How and where to deploy Tranquility Kafka

Hi,

I’ve got a question about how and where to deploy Tranquility Kafka. I’m asking since we have a Kafka cluster where our application topics contains personal data and we want to ingest BI data without personal data into Druid.

  • Kafka cluster - our own bare metal servers - personal data allowed

  • Druid cluster - Google Cloud Platform (GCP) - personal data NOT allowed

Tranquility Kafka seems like a good fit for this but I’m curious about how to do this without any personal data being sent to the Druid cluster. Is it possible to run Tranquility Kafka along the Kafka cluster and from there ingest the data to this other Druid cluster? It appeared to me that this is not possible but I’m not sure, hence I’m asking. If not possible, do you have any other suggestions?

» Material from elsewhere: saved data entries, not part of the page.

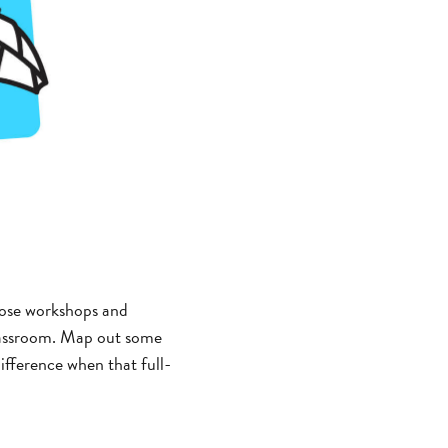
hose workshops and
classroom. Map out some
ifference when that full-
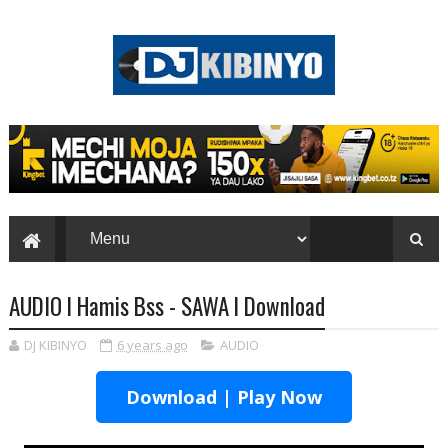
AUDIO l Hamis Bss - SAWA l Download
DJ KIBINYO
6 years ago
AUDIO
Download | Play Now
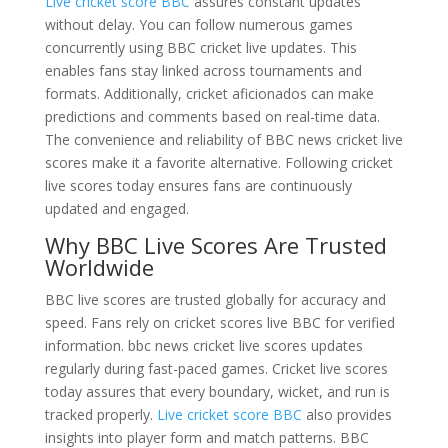
Live cricket score BBC
assures constant updates
without delay. You can follow numerous games
concurrently using BBC cricket live updates. This
enables fans stay linked across tournaments and
formats. Additionally, cricket aficionados can make
predictions and comments based on real-time data.
The convenience and reliability of BBC news cricket live
scores make it a favorite alternative. Following cricket
live scores today ensures fans are continuously
updated and engaged.
Why BBC Live Scores Are Trusted
Worldwide
BBC live scores are trusted globally for accuracy and
speed. Fans rely on cricket scores live BBC for verified
information. bbc news cricket live scores updates
regularly during fast-paced games. Cricket live scores
today assures that every boundary, wicket, and run is
tracked properly.
Live cricket score BBC
also provides
insights into player form and match patterns. BBC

  • Using Kafka Streams and creating BI topics without personal data could be one way to go, although I still don’t want to give access to the full Kafka cluster from GCP. Neither do I have any desire to set up another Kafka cluster in GCP.

  • Using Tranquility Server is an option yes, but it opens up for a lot of unwanted error scenarios.

Any advice is appreciated.

Thanks

// Jimmy

KIS has been the recommended as the approach for real time indexing from Kafka (druid 0.11+). https://groups.google.com/d/msg/druid-user/b1EXsUUraWQ/o12_h5n5BgAJ

KIS requires your realtime front end to publish events destined for Druid to a topic - one per data source. KIS will handle old data as well so there would not be a need for batch delta ingest for “old data”.

I think most people would suggest that your realtime front end anonymizes the data before it hits any of the Druid subsystems.

Hope this helps
Kyle

Hi Jimmy,

A bit late to the thread but +1 for what Kyle said. KIS allows Druid to read from Kafka in an exactly once manner, and load late data, all of which is a great improvement over Tranquility Kafka. And in Druid 0.12.0 (due out soon) it will gain a new ability to generate a more reasonable number of segments, better than the current behavior of one per Kafka partition (see “On the subject of segments” in http://druid.io/docs/latest/development/extensions-core/kafka-ingestion.html for the current, soon to be old, behavior).